Publié le 24 mai 2009 par Irigoyen
Sylvain Chauveau, deuxième

Sylvain Chauveau, deuxième

Inutile de tourner autour du pot : je n’ai jamais été un fervent admirateur de Depeche Mode. Le groupe britannique me laisse globalement froid, l’utilisation systématique de synthétiseurs me donnant trop souvent l’impression qu’elle dissimule une musique bien pauvre. J’apprécie bien sûr quelques morceaux mais cela ne suffit pas à faire de moi un amoureux transi.

Autant dire que la sortie de ce CD ne m’a pas d’emblée provoqué une excitation particulière chez moi. Je me suis donc préparé à l’écoute de cet opus « chauveauien » avec un brin de déception, heureusement très vite balayée. Au bout de quelques mesures, en effet, je ne me souvenais même plus ce qui m’avait conduit à cette sombre pensée.

Aux sons du piano, du violon, de la clarinette et de la guitare, Sylvain Chauveau nous convie à un voyage dans la part d’ombre du groupe britannique. Attention : n’allez pas croire qu’il s’agit-là d’un album exclusivement musical. Car l’artiste s’avère être, en plus d’être un merveilleux auteur-compositeur, un très bon chanteur. Belle diction de la langue de Shakespeare – les abonnés au micro qui estropient l’anglais sont légion, on devrait leur conseiller d’avoir recours à leur propre idiome -, et tonalité qui rappelle parfois celle de Dave Gahan sans toutefois chercher à l’imiter.

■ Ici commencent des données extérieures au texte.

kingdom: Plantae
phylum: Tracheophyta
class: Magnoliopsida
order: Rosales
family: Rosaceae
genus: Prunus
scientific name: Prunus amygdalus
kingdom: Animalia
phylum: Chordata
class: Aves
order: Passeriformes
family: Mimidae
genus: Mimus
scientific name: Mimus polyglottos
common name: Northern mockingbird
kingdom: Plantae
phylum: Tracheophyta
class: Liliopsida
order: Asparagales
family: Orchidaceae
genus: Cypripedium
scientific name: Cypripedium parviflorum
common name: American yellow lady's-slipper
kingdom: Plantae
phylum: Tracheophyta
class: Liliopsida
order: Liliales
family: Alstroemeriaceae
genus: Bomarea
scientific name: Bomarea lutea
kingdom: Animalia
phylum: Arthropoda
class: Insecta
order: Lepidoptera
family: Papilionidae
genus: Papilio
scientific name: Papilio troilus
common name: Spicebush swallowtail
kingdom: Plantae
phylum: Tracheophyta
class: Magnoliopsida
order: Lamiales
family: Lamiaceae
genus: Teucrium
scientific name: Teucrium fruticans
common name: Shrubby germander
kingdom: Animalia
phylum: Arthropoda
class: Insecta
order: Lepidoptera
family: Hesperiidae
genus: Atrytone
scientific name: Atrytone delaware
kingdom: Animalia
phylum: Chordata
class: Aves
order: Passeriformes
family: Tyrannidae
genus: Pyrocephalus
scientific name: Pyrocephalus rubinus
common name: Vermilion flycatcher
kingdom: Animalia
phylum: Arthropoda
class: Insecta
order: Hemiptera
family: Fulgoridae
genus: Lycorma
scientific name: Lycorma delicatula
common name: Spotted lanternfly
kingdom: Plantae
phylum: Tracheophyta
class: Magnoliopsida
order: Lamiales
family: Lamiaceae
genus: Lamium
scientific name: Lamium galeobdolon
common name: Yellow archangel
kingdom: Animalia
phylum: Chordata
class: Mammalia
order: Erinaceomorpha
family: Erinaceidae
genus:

Sylvain Chauveau serait comme un guide au musée du Louvre qui vous emmènerait devant le tableau de la Joconde et réussirait à vous faire voir ce qui vous était jusqu’alors invisible. L’auditeur se laisse bercer par des étonnantes reprises de « Policy of truth », « In your room » ou encore « Never let me down again ». J’avoue mon admiration pour la version de « Things you said », étonnant mélange de légèreté et de noirceur, d’inquiétude et d’apaisement.

L’écoute de ce CD me conforte dans l’idée que Sylvain Chauveau est un de ces rares musiciens qui parvient à éradiquer le superflu d’une pièce tout en ne la dénaturant pas puisqu’il n’endommage pas son noyau mélodique. Une fois ce travail achevé, il apporte une texture très novatrice qui oblige l’auditeur à changer sa perception de l’œuvre originale. Un vrai tour de force, je pense.

Et puis il y a le silence chez Sylvain Chauveau. Ce silence entre mais aussi à l’intérieur des morceaux. Je pense que c’est aussi à cela qu’on remarque toute la finesse et tout le respect du musicien pour son auditoire. C’est comme s’il nous permettait de digérer son œuvre, de la comprendre. Comme s’il lui importait que nous nous fabriquions une pensée comme a dit un jour Jean-Luc Godard.

En rendant possible ce temps, cet espace nécessaire, il me semble que Sylvain Chauveau nous offre le plus beau cadeau qui soit dans cette société faite de vitesse, de bruit, de vulgarité. Grâce à cette délicate attention, nous cessons d’être des individus qui courent et brassent de l’air pour redevenir des observateurs patients du monde qui les entoure. Des êtres humains. Pas des consommateurs.

Nuance.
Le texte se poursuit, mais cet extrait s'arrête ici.